Regina Cano 

Until death makes us part by Cuban artist Francis Fernandez Trujillo.

Registering for the beginning of the next year as well as having to take exams bring more than a little stress to the entire Cuban family.

I could see this in the plaintive face of one girl whose mother wouldn’t stop talking.  A soldier, the mother wanted to impress upon us with her daughter’s story and get us to sympathize with her plight.

I was visiting Rolando, a friend who works in ceramics and who I met 18 years ago through that woman.

The mother and her daughter were there on the recommendation of a painter who my friend knows.

They wanted Rolando to teach the girl (15) to model clay in preparation for the entrance exam at the San Alejandro Fine Arts School, located in Havana.  As there were only a few days left before the test, this was going to be something difficult to accomplish in such little time.

The exams at this school include drawing (lines and shaded) and three-dimensional modeling, in addition to some knowledge of art history and other more common subjects.

Having a child who is gifted in realistic drawing — at least according to the young person in question and their family — generally carries with it the hope that the youngster will pursue formal academic training.

It’s supposed that this gift or preference appears at an early age and becomes a yearning as well as a life goal of a talented student.

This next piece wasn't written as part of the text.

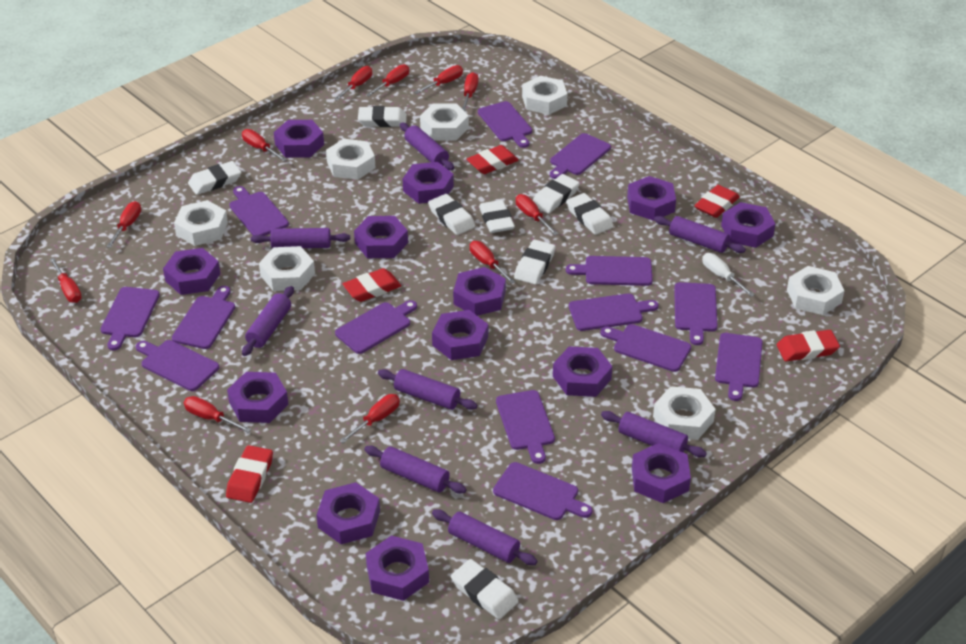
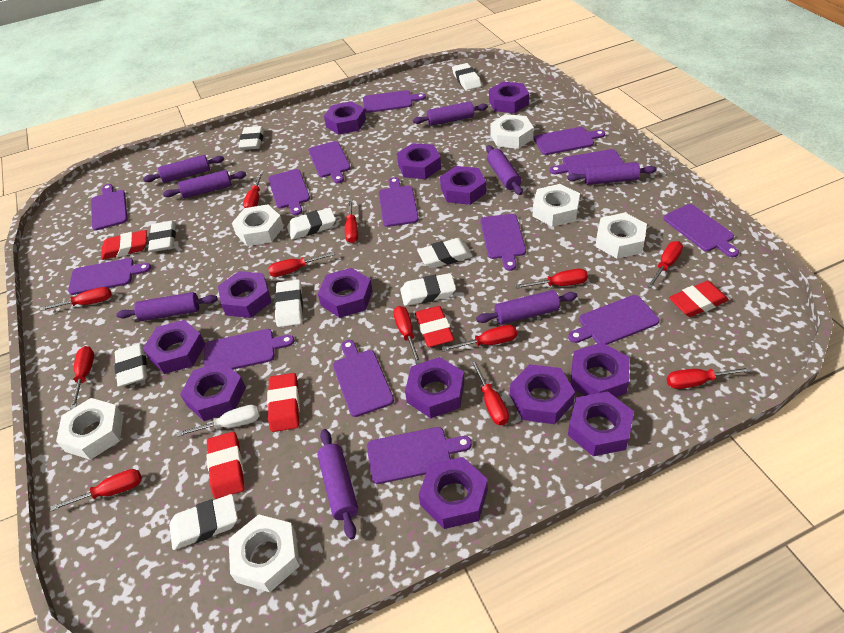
red screwdriver: [50,258,82,303] [106,201,141,248] [184,396,251,432] [242,129,287,161] [334,66,372,101] [339,394,400,443] [366,64,409,97] [414,65,463,94] [462,72,479,111] [470,241,515,284] [516,194,558,235] = 11 -> [40,287,112,311] [50,469,142,511] [70,346,94,409] [243,172,263,208] [268,252,335,277] [345,199,358,243] [393,306,421,364] [441,325,517,351] [471,359,509,425] [516,269,588,288] [647,241,683,288] [667,367,751,389] = 12
white eraser: [188,161,241,195] [358,106,407,127] [428,194,475,235] [451,559,519,619] [479,200,515,233] [514,240,555,284] [532,174,580,214] [566,193,613,235] = 8 -> [114,343,147,387] [148,221,176,252] [169,494,238,550] [238,126,264,150] [274,279,303,327] [287,208,336,239] [400,273,456,306] [417,238,473,268] [452,63,482,90] = 9
white nut: [174,200,228,246] [259,246,315,291] [326,139,376,180] [420,103,469,141] [522,76,567,115] [653,386,716,440] [787,266,845,315] = 7 -> [56,398,123,460] [229,514,300,592] [232,204,283,246] [490,114,534,149] [533,184,580,227] [595,213,647,259] = 6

It turns out that studies in the visual arts are also carried out in schools that welcome those who are interested and at different levels of training.  Many begin at casas de culturas (neighborhood cultural centers) or at San Alejandro; they then continue on to the National Art School (ENA) through the intermediate level and subsequently to the Superior Institute of Art, which as its name indicates provides instruction at a higher level.

These studies in many cases mean previously having had private teachers or self-taught instructors.

The fact is that administrators have reduced the number of students being accepted into the entering class and increased the types of tests applicants must take.  The impact of all this has been to reduce the aspirations for personal realization of many youth in an area where creativity and spirit are living materials.

And if you add money problems to all of that, this poor young woman probably won’t being going to art school this year.


Regina Cano

Regina Cano: I have lived my entire life in Havana, Cuba – the island from which I’ve still never left, and which I love. I was born on September 9, and my parents chose my name out of superstition, but my mother raised me outside the religion professed by her family. I studied accounting and finance at the University of Havana, a profession that I’m not engaged in for the time being, and that I substituted for doing crafts, some ceramics, and studying a little English and about painting. Ah! – concerning my picture: I identify with Rastafarian principles, but I am not one of them. I wear this cap from time to time, but I assure you I just didn't have a better picture.